BEGIN Given information

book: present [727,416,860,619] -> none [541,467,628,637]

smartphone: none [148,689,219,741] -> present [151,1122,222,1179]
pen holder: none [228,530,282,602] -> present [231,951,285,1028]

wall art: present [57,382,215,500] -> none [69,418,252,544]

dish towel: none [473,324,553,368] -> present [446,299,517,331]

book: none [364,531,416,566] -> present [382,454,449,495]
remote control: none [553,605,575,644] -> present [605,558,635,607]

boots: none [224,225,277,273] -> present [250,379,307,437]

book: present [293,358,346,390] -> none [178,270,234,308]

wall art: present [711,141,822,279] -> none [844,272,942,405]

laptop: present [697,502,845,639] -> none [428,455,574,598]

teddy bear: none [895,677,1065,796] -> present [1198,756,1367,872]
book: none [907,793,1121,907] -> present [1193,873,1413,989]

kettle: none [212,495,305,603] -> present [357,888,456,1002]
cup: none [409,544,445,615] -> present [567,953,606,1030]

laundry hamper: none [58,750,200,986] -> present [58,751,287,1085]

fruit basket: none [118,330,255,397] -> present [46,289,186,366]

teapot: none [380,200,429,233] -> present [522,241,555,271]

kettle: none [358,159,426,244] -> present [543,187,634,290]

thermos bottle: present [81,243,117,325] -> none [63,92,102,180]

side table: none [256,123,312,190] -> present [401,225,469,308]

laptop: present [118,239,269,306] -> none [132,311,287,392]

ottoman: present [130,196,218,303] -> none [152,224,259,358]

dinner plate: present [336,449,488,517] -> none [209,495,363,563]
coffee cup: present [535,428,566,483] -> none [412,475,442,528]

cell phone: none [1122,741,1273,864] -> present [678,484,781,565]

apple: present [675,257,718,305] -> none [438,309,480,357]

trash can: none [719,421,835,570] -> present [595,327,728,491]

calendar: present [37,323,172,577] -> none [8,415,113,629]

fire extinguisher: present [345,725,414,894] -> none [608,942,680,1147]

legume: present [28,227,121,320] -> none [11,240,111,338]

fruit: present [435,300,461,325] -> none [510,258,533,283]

END Given information

◆ Request ◆
Go through the listing above and write out exactly the lines starting with the one holding "dish towel: none" and running through the one holding "book: none [907,793,1121,907]", ends included, and no others.

◆ Output ◆
dish towel: none [473,324,553,368] -> present [446,299,517,331]

book: none [364,531,416,566] -> present [382,454,449,495]
remote control: none [553,605,575,644] -> present [605,558,635,607]

boots: none [224,225,277,273] -> present [250,379,307,437]

book: present [293,358,346,390] -> none [178,270,234,308]

wall art: present [711,141,822,279] -> none [844,272,942,405]

laptop: present [697,502,845,639] -> none [428,455,574,598]

teddy bear: none [895,677,1065,796] -> present [1198,756,1367,872]
book: none [907,793,1121,907] -> present [1193,873,1413,989]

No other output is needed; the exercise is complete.